(Assignment): Exactly as they appear below, repeat the lines from the one with "fruit basket: none" through the one with "tissue box: none". Drop every picture.

(Material provided):

___

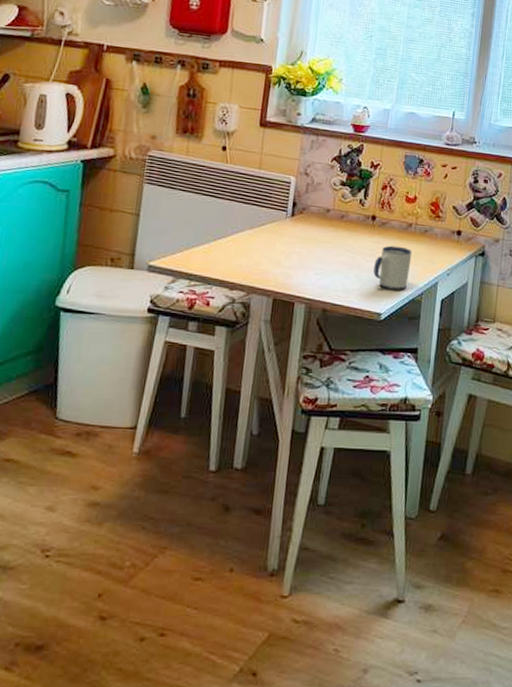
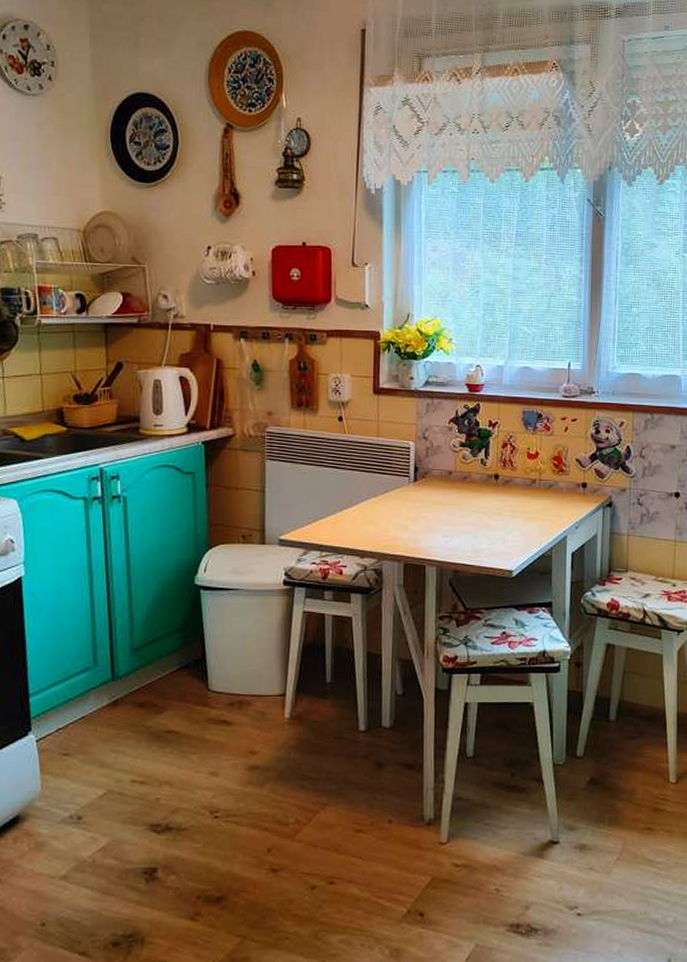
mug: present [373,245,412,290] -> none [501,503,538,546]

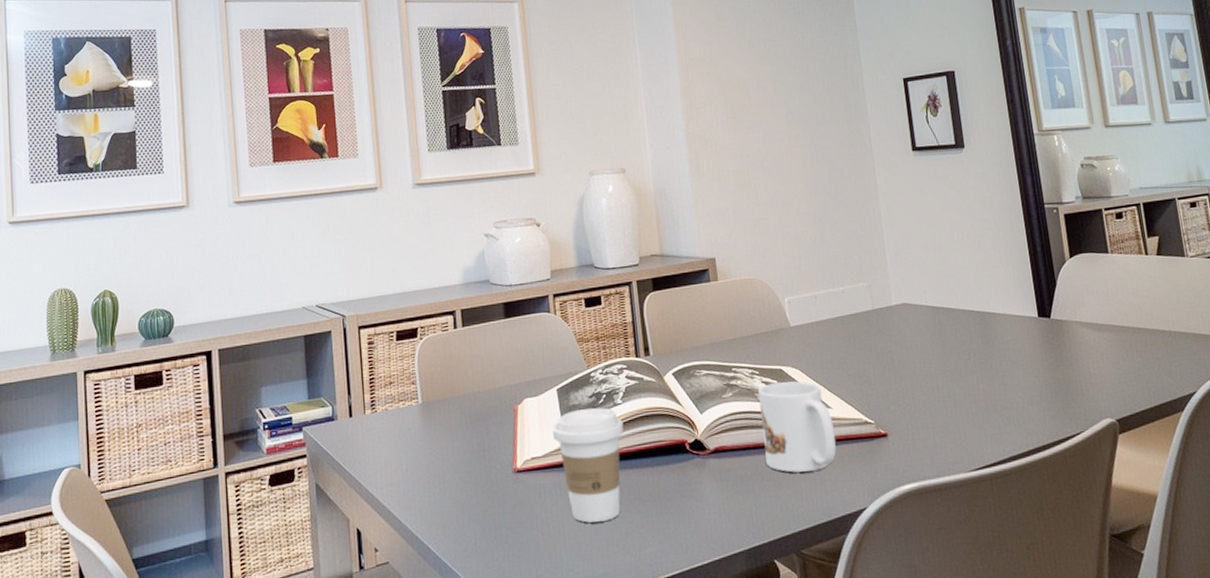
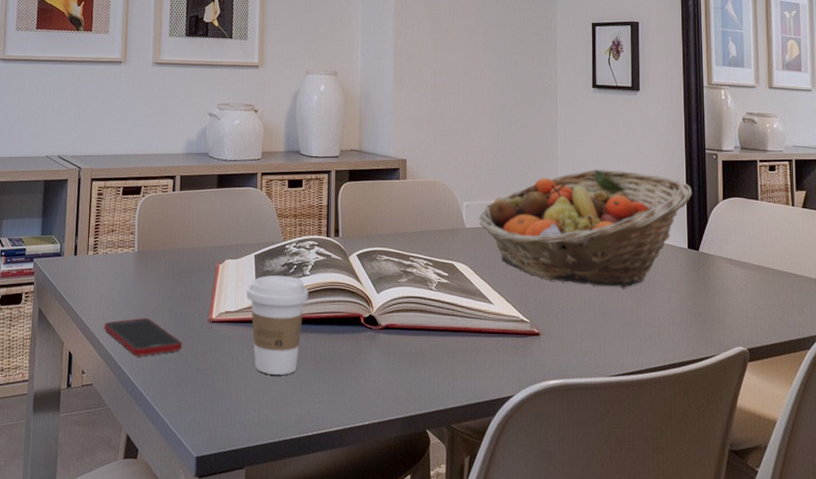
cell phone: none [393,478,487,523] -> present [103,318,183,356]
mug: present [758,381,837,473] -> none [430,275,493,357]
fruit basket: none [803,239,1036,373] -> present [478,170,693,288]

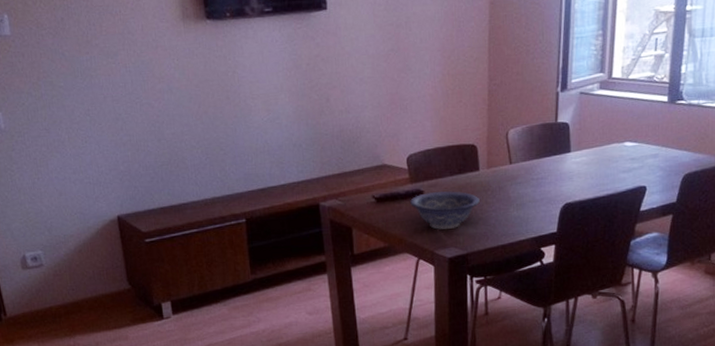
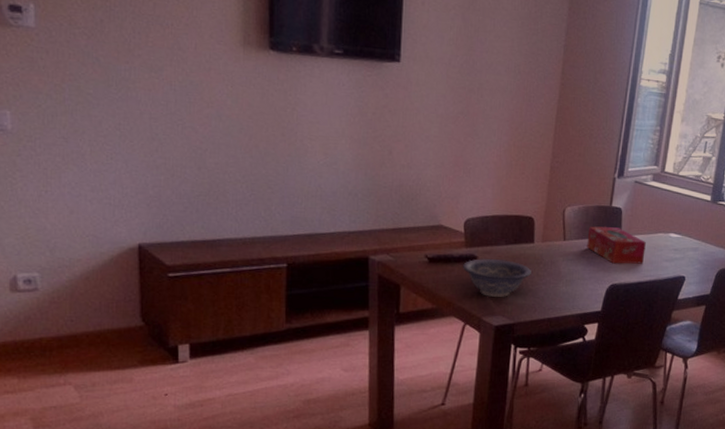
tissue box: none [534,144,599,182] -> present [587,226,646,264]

___

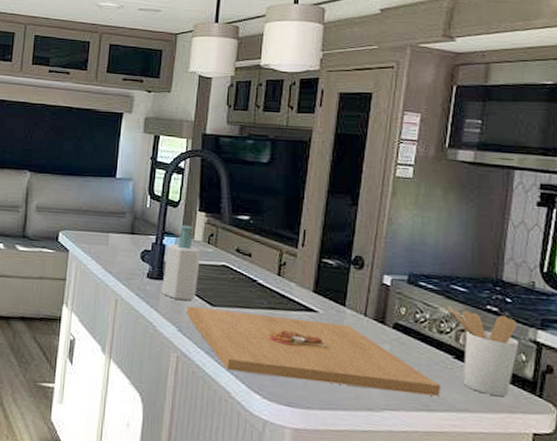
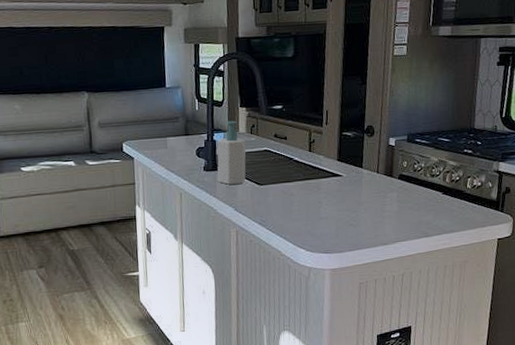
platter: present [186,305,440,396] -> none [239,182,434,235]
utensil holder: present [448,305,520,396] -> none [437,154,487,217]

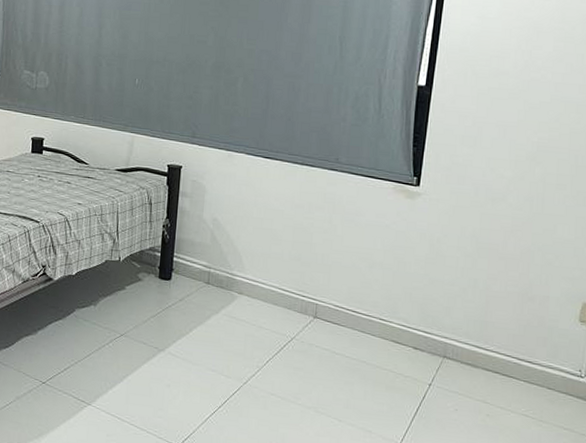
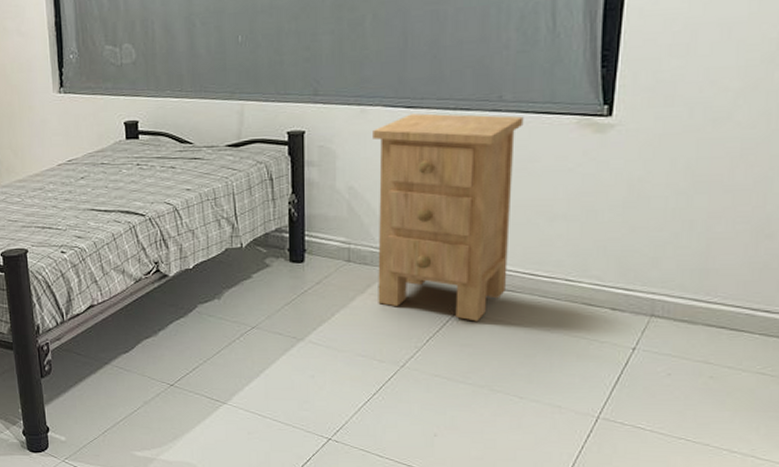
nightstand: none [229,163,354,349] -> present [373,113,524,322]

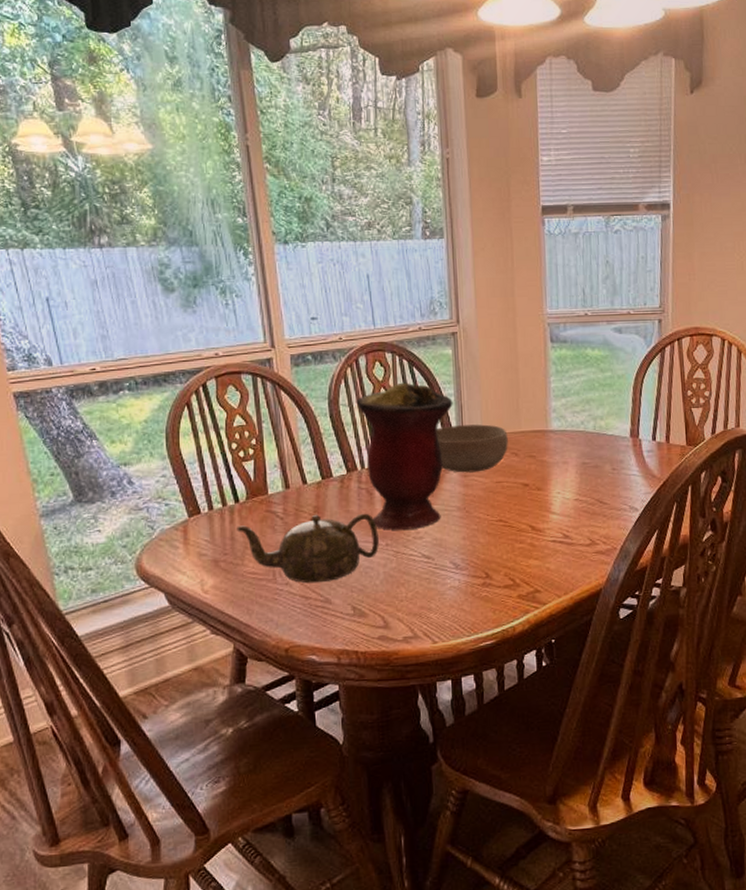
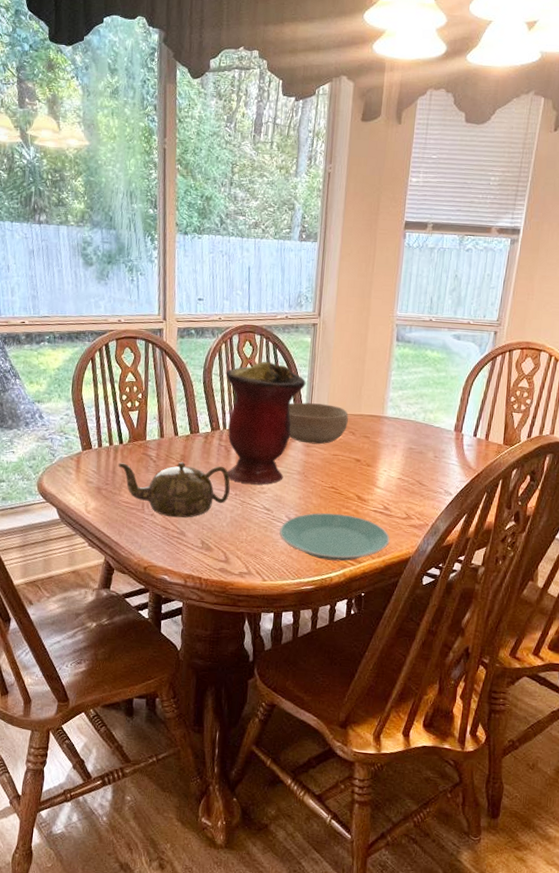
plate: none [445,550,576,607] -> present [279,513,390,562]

___

(Response to the exercise):
fruit basket: none [803,239,1036,373] -> present [478,170,693,288]

tissue box: none [534,144,599,182] -> present [587,226,646,264]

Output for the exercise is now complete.